Nonetheless, within about six years his career as a cartoonist was winding down. By the early-1980s Lauzier was largely done with comics. In 1980 he wrote his first play, Le Garcon d'appartement (directed by the well-known French actor Daniel Auteuil) and his book La course du rat was adapted to the screen by Francois Leterrier as Je vais craquer. The next year he wrote the screenplay for Psi, a farce.

imageIn 1982 he became a filmmaker, writing and directing the comedy T'empeches tout le monde de dormer. Over the next two decades he would direct six films in all. The best known of these, in North America, would be Mon pere, ce heros (1991) starring Gerard Depardieu, which was remade in the United States under the name My Father, The Hero three years later, with Depardieu reprising his role.

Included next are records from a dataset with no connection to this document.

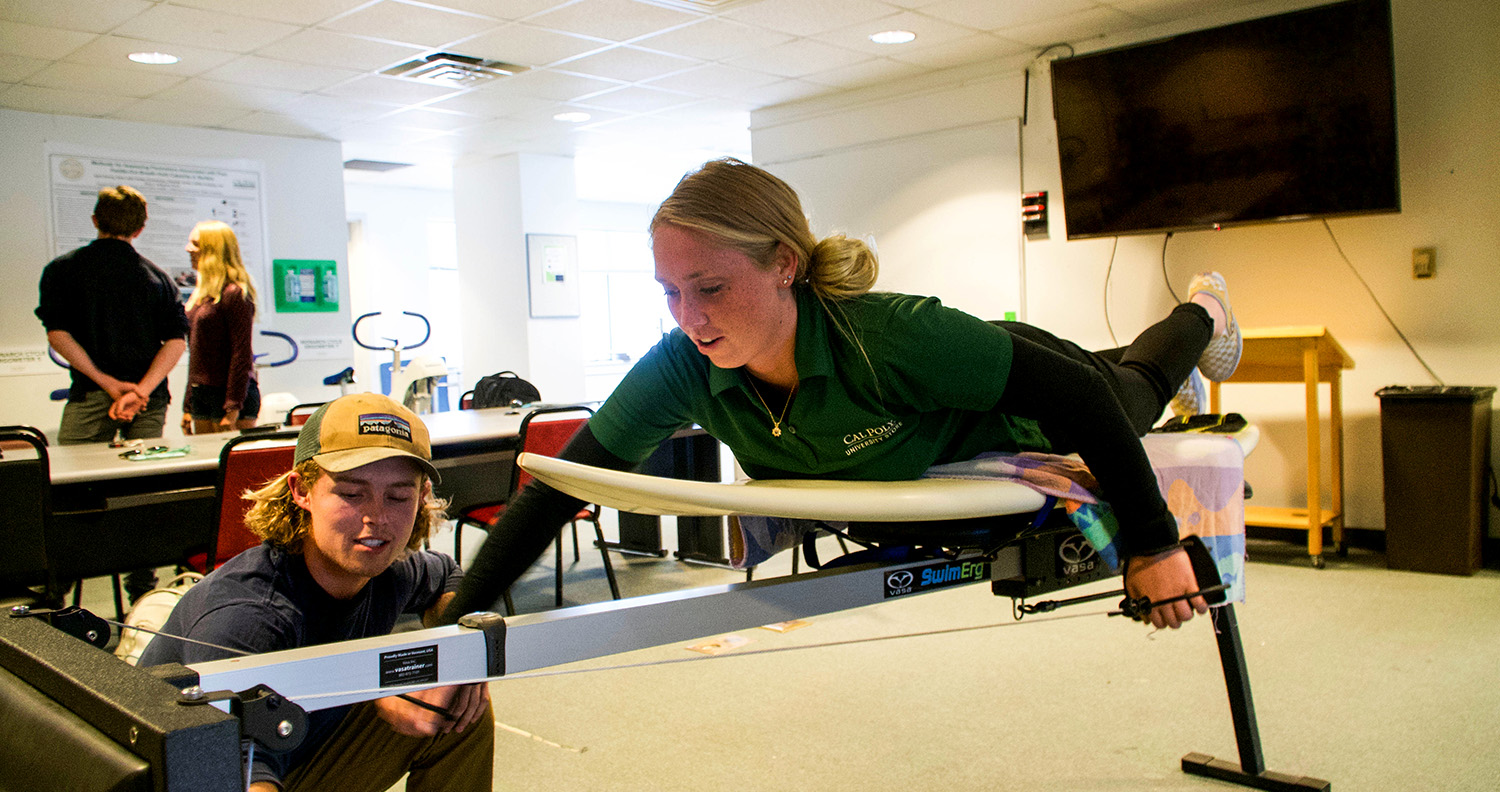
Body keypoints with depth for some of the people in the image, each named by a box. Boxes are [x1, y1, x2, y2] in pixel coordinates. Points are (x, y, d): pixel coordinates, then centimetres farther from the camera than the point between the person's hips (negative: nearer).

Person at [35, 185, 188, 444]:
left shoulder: (61, 269, 5)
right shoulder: (158, 276, 9)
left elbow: (57, 334, -5)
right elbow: (177, 340, -2)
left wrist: (106, 382, -7)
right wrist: (141, 390, -9)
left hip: (92, 394, -2)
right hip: (151, 399, 2)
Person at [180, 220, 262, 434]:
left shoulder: (234, 294, -11)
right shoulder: (200, 295, 15)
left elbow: (242, 354, -16)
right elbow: (195, 353, 19)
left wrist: (233, 409, -20)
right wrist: (187, 407, 18)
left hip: (229, 395, -8)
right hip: (200, 396, 8)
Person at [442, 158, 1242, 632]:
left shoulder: (892, 337, -49)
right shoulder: (682, 369, -37)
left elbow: (1085, 396, -40)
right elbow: (561, 484, -32)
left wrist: (1153, 547, -35)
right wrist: (456, 627, -36)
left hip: (1020, 420, -4)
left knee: (1132, 390, 31)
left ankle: (1201, 315, 65)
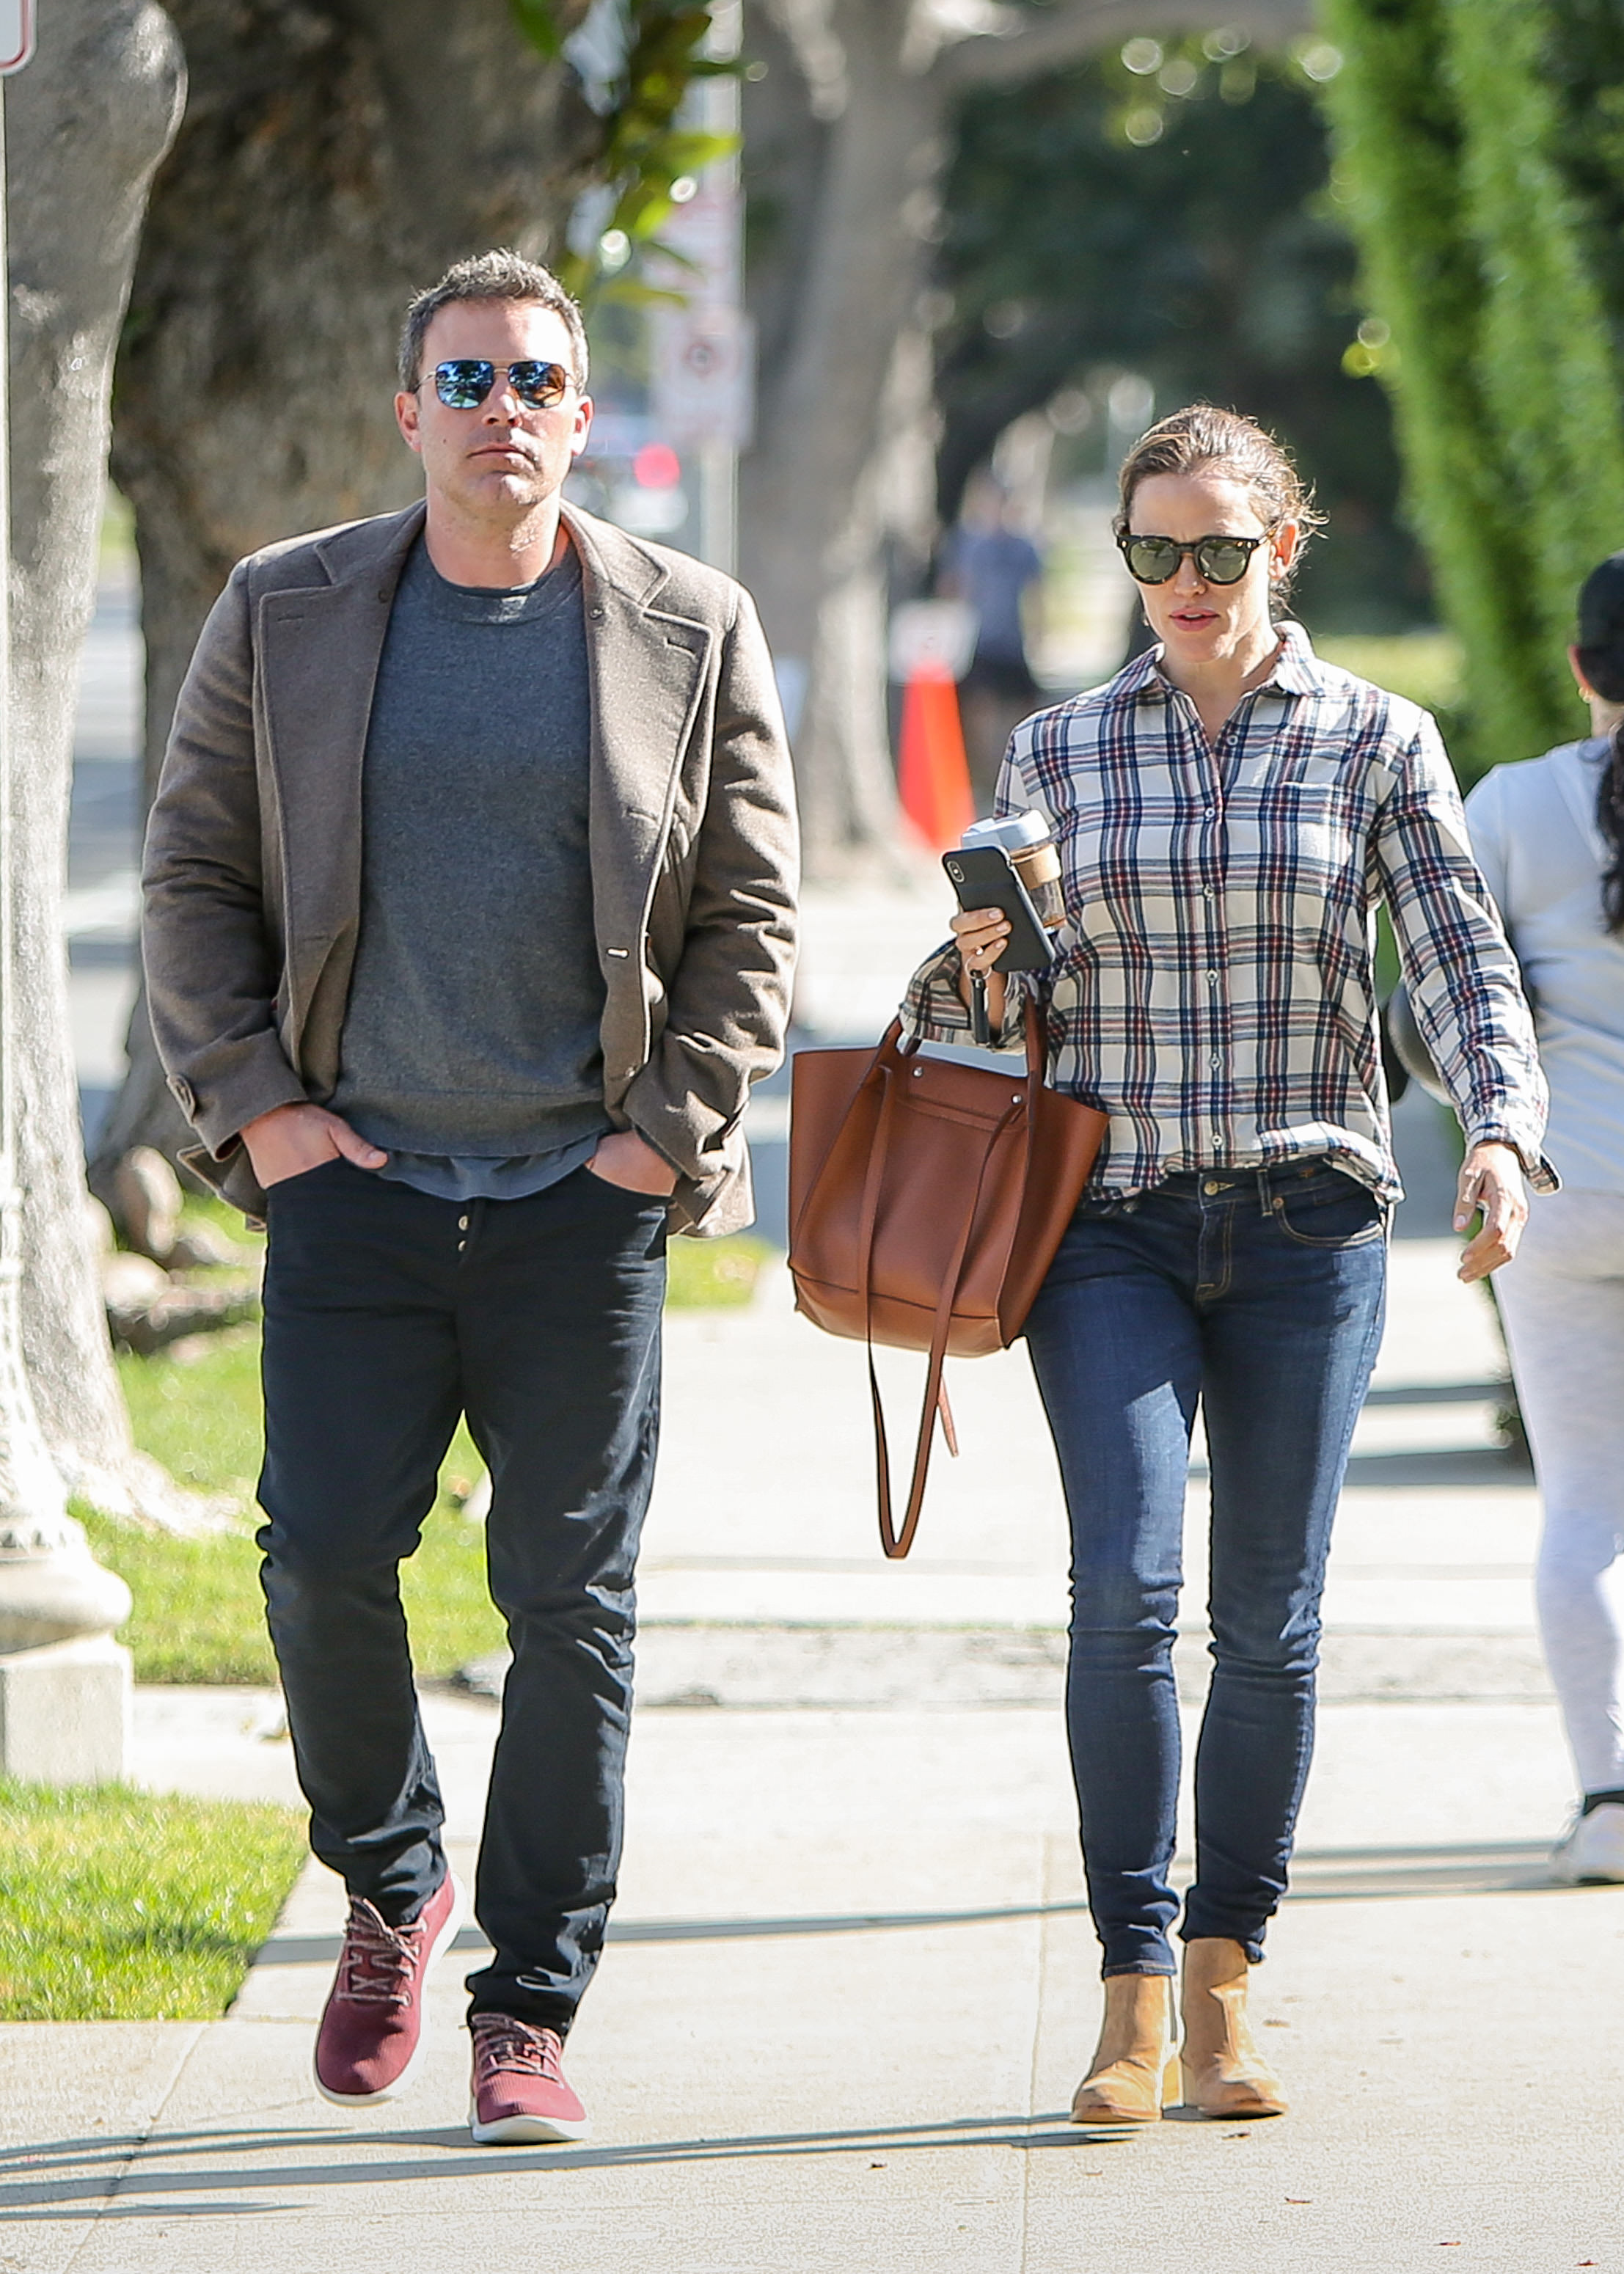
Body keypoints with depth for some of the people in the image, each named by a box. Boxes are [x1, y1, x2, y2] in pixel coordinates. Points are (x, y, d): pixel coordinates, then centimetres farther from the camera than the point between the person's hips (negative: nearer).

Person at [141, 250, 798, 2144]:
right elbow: (193, 874, 9)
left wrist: (671, 1129, -3)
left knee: (570, 1599, -1)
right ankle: (389, 1886, 18)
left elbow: (749, 915, 7)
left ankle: (528, 2010, 7)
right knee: (322, 1558, -8)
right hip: (356, 1186, 1)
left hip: (585, 1204, 0)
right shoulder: (283, 616, 6)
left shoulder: (690, 632, 5)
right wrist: (251, 1101, -1)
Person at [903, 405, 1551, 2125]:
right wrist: (976, 973, -7)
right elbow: (1008, 1010, 16)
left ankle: (1224, 1982, 13)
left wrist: (1499, 1132, -20)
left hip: (1306, 1214, 0)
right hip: (1113, 1219, 0)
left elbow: (1463, 962, -3)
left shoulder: (1376, 743, 5)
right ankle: (1133, 1993, -11)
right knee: (1126, 1583, -15)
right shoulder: (1059, 754, 9)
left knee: (1272, 1617, 1)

In 1992, Lauzier returned to comics, publishing his last major work: Portrait de l'artiste. The next year he was awarded the Grand Prize at the Angouleme Festival. In 1999 he wrote the screenplay for Asterix et Obelix contre Cesar, the first of the contemporary live-action Asterix films starring Depardieu and Christian Clavier as the titular heroes.

For me personally, Lauzier only became an important cartoonist recently. I was far too young to be reading his material in Pilote in the 1970s, and because he left comics so soon, he was not the type of artist whose work you'd be constantly reminded of. My appreciation for him likely stems from the exhibition at Angouleme a few years ago that drew connections between the Pilote generation of the 1970s and the Poisson Pilote generation of the 2000s, where his comics were placed in dialogue with those of Riad Sattouf. Reading his pages there, I was struck by the fact that I had missed out on a major talent, and I picked up his Tranches de vie work.

Lauzier did not have a particularly long career in comics, but the fact that he was awarded the Grand Prize at Angouleme is an indicator of how well respected he was within the field. He is probably best known for the sophistication of his writing, but his drawings were really no less accomplished. If any of his work has been translated into English, I'm unaware of it.